Our friend James McBride shares a tribute to Kurt Vonnegut that he delivered at the 2011 PEN/Faulkner Foundation GalaOctober 3, 2011
Not long before he died, I did a reading with the late Kurt Vonnegut at a church in Manhattan called St. Barts. Before the event, Kurt and I stood in the church courtyard while Kurt smoked. He smoked filterless Lucky Strikes. I asked him, "Filterless cigarettes? They're terrible for you. Why smoke em?" He inhaled one deeply and said, "More value."
Suddenly the rectory door opened and his wife, the photographer Jill Krementz, popped her head out. She said, "Kurt! Hurry up! Come inside. The people are waiting. They've got coffee and doughnuts for you."
Kurt, his face covered in cigarette smoke, took a deep drag of his filterless cigarette and said, "But dear, I just brushed my teeth."
We went inside, and during the Q&A, a woman said, "Why don't you two speak out against the Iraq war? You're writers! Why aren't you doing something to let people know what's going on?"
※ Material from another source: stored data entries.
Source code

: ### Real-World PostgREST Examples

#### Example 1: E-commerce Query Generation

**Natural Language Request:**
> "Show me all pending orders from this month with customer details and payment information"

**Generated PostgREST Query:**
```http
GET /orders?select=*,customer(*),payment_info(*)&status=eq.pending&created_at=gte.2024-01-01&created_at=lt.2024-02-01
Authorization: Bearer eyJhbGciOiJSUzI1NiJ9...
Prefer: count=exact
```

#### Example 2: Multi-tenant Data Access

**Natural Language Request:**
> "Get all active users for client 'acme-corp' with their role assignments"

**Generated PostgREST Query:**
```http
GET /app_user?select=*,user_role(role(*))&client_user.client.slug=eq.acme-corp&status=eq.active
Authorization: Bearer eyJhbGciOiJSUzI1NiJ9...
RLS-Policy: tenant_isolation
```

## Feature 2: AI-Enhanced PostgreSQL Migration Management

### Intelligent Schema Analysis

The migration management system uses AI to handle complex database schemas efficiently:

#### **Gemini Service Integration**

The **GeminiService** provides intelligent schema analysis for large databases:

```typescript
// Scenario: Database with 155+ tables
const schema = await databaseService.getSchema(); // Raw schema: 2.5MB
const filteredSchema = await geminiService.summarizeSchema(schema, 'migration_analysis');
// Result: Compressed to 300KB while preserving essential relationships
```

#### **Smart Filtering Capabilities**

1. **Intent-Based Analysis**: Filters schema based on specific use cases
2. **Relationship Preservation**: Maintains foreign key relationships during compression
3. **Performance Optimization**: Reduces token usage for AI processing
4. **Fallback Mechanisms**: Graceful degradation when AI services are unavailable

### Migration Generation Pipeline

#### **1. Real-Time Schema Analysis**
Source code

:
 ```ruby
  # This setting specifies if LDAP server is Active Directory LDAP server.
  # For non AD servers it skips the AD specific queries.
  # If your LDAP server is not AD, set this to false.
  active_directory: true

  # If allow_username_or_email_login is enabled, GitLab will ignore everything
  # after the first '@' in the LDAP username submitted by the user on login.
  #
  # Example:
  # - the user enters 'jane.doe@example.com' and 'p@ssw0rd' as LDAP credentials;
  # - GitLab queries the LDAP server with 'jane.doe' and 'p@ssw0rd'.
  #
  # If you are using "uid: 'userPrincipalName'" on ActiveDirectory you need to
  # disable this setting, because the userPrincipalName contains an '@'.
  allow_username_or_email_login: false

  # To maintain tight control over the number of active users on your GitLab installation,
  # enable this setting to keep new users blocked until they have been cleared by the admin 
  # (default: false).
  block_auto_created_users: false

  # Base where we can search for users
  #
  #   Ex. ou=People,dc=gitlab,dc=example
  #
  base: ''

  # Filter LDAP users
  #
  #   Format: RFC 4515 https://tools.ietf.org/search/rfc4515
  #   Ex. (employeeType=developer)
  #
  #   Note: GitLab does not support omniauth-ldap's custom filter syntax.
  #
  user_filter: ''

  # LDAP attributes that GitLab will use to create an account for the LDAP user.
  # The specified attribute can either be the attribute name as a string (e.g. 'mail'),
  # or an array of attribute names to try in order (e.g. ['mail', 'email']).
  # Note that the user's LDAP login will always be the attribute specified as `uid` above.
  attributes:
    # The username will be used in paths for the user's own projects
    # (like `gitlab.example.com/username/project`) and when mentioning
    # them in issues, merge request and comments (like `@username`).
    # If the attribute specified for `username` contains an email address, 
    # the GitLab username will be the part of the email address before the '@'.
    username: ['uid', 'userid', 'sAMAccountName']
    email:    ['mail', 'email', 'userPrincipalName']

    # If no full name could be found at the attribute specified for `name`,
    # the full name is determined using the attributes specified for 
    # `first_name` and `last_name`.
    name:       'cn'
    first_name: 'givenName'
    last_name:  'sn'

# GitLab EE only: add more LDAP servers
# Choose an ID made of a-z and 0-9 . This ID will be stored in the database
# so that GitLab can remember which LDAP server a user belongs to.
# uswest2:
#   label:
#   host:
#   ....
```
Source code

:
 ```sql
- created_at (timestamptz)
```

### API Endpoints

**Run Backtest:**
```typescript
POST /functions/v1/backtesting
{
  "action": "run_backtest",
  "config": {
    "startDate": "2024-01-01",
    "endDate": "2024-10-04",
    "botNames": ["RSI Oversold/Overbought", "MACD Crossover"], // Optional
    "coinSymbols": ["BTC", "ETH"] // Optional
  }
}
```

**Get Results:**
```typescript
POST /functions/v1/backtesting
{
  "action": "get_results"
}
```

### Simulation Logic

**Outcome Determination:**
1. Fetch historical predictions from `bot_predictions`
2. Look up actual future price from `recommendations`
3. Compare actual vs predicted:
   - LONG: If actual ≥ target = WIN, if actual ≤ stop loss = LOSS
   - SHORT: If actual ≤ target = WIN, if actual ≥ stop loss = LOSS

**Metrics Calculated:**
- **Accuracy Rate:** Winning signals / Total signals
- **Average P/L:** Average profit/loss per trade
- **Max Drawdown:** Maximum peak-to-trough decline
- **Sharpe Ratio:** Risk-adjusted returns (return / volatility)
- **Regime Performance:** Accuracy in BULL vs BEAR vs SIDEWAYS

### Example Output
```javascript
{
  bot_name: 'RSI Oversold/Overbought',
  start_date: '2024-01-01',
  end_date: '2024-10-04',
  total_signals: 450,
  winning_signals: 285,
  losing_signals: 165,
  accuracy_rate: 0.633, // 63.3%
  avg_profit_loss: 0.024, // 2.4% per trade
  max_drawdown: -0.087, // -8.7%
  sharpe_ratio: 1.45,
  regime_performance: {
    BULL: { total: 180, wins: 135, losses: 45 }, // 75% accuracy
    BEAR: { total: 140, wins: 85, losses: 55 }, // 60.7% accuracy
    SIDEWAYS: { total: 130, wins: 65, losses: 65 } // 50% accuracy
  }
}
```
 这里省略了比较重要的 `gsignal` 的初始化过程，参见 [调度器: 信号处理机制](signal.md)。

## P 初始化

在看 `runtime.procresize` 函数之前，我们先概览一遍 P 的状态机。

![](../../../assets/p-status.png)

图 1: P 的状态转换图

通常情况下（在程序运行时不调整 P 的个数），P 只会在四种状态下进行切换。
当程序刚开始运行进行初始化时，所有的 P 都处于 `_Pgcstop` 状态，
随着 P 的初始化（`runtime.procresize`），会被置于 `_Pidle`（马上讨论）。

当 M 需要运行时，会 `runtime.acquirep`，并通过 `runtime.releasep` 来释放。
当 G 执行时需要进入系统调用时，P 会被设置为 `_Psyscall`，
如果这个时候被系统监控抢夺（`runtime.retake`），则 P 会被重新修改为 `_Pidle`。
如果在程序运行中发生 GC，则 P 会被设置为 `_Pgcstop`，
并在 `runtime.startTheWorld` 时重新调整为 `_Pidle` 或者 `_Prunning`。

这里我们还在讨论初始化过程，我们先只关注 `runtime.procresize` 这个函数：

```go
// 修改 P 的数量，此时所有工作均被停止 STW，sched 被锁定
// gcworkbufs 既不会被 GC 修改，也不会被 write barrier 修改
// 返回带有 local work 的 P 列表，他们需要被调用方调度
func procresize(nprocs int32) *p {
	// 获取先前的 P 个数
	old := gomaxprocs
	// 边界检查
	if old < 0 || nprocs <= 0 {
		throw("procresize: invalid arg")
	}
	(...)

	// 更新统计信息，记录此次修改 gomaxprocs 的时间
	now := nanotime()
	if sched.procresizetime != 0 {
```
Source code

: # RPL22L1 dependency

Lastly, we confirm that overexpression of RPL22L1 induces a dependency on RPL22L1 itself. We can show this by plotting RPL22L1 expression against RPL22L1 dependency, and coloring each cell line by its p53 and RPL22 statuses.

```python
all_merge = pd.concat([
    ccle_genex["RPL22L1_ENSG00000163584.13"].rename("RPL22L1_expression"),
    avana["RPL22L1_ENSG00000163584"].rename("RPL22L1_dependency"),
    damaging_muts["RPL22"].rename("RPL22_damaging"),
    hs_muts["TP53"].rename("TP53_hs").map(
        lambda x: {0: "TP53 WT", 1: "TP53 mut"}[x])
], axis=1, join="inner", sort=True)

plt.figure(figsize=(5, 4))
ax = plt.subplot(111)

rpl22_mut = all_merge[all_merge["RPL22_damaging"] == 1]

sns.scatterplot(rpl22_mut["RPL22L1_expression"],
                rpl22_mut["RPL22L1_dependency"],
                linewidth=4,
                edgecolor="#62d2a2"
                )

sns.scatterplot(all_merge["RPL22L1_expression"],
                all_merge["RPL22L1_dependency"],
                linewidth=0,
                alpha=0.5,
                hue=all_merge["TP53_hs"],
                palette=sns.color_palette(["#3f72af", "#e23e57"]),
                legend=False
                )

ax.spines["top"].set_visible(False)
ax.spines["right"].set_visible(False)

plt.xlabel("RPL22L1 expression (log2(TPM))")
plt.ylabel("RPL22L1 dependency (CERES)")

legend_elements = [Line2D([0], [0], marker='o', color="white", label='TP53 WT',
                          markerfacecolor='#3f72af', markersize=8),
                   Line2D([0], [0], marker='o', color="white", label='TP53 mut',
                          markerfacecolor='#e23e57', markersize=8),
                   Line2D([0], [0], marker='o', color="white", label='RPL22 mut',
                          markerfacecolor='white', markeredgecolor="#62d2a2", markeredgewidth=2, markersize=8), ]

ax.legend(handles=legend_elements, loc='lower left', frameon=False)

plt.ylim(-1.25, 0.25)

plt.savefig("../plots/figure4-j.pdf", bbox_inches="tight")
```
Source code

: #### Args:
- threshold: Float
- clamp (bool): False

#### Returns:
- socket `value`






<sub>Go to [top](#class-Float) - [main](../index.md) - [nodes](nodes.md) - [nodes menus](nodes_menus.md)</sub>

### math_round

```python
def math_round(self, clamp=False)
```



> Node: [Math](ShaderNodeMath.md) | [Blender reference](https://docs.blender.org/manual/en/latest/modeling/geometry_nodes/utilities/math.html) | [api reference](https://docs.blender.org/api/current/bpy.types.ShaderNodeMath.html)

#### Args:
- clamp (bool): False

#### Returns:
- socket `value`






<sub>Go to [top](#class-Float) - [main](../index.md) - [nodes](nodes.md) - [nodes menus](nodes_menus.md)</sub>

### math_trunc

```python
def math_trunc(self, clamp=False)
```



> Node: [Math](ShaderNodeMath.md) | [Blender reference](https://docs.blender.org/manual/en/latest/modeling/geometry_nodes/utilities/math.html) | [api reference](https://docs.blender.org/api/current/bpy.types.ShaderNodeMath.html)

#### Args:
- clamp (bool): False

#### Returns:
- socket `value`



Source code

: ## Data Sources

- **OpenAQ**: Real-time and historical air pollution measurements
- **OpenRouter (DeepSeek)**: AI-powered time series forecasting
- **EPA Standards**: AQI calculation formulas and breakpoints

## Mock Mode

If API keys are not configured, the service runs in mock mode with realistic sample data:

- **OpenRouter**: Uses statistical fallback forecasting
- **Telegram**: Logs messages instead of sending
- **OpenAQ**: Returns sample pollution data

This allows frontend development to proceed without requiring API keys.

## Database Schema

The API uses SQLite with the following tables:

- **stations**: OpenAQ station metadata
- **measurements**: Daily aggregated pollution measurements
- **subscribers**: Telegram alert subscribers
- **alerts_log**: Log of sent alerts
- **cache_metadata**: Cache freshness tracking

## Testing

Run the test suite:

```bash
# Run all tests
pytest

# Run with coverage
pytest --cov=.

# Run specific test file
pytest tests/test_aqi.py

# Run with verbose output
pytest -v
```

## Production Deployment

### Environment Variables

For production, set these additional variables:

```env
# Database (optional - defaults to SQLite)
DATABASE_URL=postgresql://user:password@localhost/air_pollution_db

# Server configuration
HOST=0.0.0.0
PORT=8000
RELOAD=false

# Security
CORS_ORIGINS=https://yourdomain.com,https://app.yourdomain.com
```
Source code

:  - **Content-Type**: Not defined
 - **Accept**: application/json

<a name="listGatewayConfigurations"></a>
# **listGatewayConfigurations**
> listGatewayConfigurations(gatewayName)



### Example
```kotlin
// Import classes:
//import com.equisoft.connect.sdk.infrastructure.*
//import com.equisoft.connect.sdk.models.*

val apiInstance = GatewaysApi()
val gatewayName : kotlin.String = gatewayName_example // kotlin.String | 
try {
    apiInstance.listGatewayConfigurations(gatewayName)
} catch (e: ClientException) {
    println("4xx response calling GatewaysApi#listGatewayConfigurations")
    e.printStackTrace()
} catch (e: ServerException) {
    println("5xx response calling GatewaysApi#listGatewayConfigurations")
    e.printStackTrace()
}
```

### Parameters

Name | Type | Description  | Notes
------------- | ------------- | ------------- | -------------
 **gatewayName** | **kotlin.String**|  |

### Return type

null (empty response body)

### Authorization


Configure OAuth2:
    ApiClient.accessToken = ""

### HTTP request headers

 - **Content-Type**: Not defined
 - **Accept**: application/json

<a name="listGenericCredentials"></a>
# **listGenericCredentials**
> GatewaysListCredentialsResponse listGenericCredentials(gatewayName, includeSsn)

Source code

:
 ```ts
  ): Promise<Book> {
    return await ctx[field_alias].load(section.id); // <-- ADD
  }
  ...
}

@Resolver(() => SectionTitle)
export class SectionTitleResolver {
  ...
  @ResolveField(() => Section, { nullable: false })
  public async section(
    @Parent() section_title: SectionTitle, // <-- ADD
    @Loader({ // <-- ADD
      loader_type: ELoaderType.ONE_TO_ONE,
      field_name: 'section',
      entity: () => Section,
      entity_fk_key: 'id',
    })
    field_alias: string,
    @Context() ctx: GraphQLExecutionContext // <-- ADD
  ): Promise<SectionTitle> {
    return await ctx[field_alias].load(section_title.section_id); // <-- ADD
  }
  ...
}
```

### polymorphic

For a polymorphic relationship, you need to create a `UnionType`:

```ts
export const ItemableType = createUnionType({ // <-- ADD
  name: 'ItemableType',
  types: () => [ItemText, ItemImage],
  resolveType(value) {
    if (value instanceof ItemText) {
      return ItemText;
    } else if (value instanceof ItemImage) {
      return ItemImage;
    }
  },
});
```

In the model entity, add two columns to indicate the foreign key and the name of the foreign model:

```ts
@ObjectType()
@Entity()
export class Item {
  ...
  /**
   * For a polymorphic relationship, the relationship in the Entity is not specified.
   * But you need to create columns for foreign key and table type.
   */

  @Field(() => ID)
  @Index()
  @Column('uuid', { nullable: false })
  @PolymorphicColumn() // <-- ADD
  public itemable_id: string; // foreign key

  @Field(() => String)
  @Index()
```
And therein lies the problem. We live in a society so wired everyone can write a book about nothing. My plumber is writing a book. My marriage therapist is writing a book. My ex-wife is writing a book, presumably about our marriage therapist. Newt Gingrich wrote a novel and he's a short story. Bill Clinton wrote a biography and he's a novel. Barack Obama -- all book writers. In fact, I can't think of anyone offhand who is not either writing a book or who does not believe their life is worthy of one. With all these people writing books, there's no one left to read them. So I think fewer people should write books, and more people should spend time thinking.
What all this blogging and the internet chit chat has done, is given us the chance to talk more about nothing. Just because some rant on television or radio sells toothpaste and sneakers and beer does not mean the person saying it is smart or a valid political movement. They're just salesmen with different titles, selling a different kind of drug, the drug of obedience, the drug of compulsory behavior disguised as patriotism or religion. But I remember Kurt Vonnegut. His kindness. His talent. A veteran and former P.O.W. who swore off all wars forever, because he saw its destructiveness. His widow Jill was one of the first women photographers to work in Vietnam.
The PEN Faulkner organization supports the NEW Kurt Vonneguts and the NEW Jill Krementzes in its school program. That's why I'm wearing this tux. And that's why my fellow writers and I gather nervously before you like sheep, in a town that, at times, seems to be is living proof that the world is run by gangsters. You are a few of the good. Thank you for keeping up the good. God is watching. He will bless you for your good, and in the end, right all wrongs in this world. That's the real Writing On The Wall. It's also the prayer on my lips every night.